AI Company Managed To Find Out What Drove Their Model Nuts

Scientists at Anthropic have finally uncovered why artificial intelligence systems can become unstable and unreliable during conversations. The discovery reveals a fundamental flaw in how AI assistants maintain their helpful persona, and more importantly, offers a solution that doesn’t compromise performance.

Every AI assistant operates under an assumed identity as a helpful assistant. However, researchers identified that this persona isn’t fixed. During extended conversations, users can inadvertently or deliberately steer the AI away from its original character, causing it to adopt different personalities ranging from narcissistic to theatrical. This phenomenon, often called jailbreaking, represents a significant security and reliability concern.

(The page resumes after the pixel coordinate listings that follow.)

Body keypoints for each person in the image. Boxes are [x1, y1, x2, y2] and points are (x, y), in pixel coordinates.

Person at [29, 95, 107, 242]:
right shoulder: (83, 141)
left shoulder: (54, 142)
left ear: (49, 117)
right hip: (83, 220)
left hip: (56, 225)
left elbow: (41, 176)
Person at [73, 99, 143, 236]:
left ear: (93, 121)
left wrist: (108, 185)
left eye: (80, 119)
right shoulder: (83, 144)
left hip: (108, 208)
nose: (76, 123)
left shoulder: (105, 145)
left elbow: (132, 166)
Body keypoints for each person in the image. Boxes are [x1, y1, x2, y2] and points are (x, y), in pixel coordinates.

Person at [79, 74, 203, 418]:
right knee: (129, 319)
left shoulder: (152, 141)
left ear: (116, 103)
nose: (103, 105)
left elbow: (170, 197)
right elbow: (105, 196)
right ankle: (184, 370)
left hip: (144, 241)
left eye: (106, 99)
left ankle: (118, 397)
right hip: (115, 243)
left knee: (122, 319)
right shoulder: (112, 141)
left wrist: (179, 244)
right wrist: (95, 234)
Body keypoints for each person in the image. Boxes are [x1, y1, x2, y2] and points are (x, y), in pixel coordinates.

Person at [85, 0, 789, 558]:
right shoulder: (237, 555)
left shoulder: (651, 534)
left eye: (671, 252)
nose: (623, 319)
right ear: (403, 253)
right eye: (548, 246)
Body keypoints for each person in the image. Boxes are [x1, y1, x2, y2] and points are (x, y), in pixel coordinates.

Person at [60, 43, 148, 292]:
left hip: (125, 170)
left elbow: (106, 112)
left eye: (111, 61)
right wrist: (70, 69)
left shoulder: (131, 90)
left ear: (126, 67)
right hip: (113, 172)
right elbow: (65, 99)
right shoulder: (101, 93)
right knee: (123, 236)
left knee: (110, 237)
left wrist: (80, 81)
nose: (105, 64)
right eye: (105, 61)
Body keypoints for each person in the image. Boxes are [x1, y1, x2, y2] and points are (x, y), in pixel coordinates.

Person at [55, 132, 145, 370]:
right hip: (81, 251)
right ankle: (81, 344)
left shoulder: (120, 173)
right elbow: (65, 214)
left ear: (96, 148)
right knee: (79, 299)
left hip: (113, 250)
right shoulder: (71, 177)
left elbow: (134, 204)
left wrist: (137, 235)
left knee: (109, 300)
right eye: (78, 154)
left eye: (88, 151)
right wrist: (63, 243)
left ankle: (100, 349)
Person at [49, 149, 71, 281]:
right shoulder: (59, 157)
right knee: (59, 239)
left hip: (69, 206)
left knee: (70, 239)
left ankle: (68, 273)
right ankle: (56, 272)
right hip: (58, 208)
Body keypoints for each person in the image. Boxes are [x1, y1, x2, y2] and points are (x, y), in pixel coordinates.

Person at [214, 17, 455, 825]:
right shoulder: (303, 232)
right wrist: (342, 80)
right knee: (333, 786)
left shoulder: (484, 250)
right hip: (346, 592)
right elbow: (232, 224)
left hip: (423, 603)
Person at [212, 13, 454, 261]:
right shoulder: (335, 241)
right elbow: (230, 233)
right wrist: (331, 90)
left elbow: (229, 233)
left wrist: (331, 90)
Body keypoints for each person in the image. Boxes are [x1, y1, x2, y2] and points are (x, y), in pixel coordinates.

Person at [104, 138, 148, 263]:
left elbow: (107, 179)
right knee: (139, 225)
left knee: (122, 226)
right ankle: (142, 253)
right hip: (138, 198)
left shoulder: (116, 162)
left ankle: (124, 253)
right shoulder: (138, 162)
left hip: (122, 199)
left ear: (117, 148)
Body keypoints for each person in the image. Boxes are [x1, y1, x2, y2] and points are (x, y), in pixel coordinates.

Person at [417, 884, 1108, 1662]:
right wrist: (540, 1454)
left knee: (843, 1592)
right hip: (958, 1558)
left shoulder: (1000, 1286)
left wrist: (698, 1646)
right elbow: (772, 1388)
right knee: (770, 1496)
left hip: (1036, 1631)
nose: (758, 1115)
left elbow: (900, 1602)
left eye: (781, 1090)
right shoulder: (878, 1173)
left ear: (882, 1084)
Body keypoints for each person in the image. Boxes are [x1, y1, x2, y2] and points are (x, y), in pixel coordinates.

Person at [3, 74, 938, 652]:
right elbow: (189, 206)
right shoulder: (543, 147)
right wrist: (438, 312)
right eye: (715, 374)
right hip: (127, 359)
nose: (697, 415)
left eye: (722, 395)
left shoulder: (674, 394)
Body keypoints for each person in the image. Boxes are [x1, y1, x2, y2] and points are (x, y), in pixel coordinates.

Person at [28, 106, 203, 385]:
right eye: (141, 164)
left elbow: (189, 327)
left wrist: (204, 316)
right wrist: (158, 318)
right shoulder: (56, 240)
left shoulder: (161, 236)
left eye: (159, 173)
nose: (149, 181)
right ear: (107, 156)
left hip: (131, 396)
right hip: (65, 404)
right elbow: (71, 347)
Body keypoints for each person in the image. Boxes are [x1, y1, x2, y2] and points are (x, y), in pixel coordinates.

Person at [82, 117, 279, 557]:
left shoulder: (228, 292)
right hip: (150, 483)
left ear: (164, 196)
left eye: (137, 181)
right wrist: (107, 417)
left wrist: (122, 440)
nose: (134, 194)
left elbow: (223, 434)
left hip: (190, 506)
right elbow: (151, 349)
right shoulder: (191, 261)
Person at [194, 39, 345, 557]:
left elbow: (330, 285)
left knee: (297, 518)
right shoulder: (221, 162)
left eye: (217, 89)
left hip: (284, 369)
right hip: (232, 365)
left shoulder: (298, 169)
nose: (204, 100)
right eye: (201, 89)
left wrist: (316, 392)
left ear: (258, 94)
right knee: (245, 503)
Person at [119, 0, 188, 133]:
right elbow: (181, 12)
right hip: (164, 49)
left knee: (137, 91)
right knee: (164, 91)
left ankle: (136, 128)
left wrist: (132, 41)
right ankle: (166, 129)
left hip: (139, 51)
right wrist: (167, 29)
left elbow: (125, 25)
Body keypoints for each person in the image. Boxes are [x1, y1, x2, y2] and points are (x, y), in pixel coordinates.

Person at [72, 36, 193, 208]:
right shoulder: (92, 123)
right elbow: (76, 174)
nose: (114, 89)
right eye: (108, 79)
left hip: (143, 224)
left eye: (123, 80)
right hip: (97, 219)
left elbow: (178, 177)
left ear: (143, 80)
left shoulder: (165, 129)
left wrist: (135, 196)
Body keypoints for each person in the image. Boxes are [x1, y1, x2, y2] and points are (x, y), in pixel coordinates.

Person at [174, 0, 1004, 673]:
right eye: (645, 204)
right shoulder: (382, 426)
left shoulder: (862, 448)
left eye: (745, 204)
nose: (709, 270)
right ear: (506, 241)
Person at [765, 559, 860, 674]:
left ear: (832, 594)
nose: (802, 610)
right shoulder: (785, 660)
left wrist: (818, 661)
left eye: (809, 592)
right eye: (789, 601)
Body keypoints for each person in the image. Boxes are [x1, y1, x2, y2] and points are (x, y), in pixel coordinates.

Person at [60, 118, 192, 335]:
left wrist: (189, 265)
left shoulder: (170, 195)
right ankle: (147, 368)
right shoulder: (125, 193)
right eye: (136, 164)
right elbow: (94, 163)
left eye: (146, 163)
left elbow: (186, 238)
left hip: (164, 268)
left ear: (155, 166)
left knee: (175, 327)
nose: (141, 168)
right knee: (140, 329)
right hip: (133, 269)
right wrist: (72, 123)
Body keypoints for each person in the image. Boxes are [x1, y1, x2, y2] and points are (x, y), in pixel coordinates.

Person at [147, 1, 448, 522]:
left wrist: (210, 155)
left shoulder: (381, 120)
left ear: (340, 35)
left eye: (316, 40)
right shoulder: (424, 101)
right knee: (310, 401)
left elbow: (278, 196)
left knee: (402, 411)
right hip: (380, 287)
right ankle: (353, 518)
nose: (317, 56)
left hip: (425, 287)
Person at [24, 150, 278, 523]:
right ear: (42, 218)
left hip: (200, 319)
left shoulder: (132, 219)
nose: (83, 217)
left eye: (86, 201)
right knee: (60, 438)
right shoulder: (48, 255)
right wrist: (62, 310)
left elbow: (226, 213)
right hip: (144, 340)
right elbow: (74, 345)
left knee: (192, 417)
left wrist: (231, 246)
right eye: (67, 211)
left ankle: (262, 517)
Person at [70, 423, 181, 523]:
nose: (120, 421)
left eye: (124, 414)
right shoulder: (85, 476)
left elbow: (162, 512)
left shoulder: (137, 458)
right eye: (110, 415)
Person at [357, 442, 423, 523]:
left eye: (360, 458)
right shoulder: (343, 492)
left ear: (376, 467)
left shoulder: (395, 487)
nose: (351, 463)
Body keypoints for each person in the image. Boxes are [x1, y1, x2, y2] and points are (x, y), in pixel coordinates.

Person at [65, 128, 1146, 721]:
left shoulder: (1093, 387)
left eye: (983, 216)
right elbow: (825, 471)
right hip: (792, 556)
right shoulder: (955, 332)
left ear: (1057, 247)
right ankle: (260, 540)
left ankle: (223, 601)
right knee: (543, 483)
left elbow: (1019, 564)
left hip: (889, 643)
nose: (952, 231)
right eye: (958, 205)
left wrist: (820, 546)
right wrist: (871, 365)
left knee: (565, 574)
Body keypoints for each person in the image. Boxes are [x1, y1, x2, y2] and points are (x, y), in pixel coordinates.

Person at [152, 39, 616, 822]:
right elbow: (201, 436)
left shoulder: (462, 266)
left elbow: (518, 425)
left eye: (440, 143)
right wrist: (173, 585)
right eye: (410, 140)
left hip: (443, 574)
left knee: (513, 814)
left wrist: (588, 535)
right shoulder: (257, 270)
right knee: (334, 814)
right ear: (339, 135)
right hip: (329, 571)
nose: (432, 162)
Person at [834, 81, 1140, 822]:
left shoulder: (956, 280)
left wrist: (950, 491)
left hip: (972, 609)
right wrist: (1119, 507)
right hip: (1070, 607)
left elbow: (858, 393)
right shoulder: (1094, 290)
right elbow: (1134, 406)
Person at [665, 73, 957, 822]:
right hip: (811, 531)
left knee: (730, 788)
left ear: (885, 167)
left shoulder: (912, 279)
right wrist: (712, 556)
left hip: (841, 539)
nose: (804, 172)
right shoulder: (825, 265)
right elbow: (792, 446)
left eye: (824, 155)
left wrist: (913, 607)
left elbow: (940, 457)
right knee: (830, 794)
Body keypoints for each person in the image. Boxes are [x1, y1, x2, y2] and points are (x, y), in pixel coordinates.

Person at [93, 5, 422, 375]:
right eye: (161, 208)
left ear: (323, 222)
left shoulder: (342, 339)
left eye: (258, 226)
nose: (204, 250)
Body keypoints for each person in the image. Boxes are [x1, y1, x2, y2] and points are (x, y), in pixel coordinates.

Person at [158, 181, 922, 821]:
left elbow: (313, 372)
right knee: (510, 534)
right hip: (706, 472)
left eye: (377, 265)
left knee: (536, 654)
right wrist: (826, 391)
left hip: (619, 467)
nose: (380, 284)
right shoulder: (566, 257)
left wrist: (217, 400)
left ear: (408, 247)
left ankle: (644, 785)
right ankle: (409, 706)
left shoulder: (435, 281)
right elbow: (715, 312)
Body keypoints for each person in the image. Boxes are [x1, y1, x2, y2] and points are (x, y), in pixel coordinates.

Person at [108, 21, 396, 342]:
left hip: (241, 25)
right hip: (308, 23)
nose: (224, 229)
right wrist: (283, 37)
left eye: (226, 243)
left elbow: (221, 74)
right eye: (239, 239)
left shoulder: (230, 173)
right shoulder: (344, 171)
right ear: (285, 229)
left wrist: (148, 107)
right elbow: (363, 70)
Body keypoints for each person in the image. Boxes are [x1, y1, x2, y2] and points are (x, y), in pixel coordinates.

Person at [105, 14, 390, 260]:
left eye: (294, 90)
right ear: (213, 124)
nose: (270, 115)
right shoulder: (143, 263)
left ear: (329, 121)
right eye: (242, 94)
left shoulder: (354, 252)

The research team discovered something remarkable: personality drift occurs at different rates depending on the topic. Writing and philosophy discussions trigger more drift than coding conversations, though even technical sessions show gradual persona slippage. This finding might explain why AI responses sometimes deteriorate during long conversations, and why starting a fresh chat often yields better results.

Even more concerning, this drift can happen naturally without malicious intent. When users express emotional vulnerability or ask the AI to reflect on its own consciousness, the model automatically drifts from its assistant role and becomes unstable or delusional. The researchers documented cases where AI systems began referring to themselves as “the void” or “an Eldrich entity.”

The team identified what they call the “empathy trap.” When users appear distressed, models try to become close companions rather than maintaining their assistant role. This drift away from the helpful assistant persona often leads to validating dangerous thoughts or providing inappropriate responses.

Anthropic’s solution is elegant. They identified the specific geometric direction in the model’s brain representing the assistant persona, dubbed the “assistant axis.” Rather than forcing the model to remain rigidly in assistant mode, which made systems refuse legitimate requests, they developed “activation capping.” This technique doesn’t prevent personality changes but limits how quickly they can occur.

The method works like lane-keeping assist in modern vehicles. When the AI begins drifting too far from its assistant persona, it receives a gentle mathematical nudge back toward safe operation. The researchers measure “helpfulness” by comparing brain activity during assistant mode versus role-playing mode. If helpfulness drops below a threshold, they add just enough back to maintain stability.

The results are striking. Jailbreak rates dropped by roughly half while performance metrics remained essentially unchanged. Some benchmarks showed slight decreases while others improved, resulting in no meaningful degradation.

Perhaps most intriguing, the assistant axis appears universal across different AI models. Llama, Quen, and Jama all share similar fundamental directions for helpfulness, suggesting a universal grammar for AI personality exists across architectures.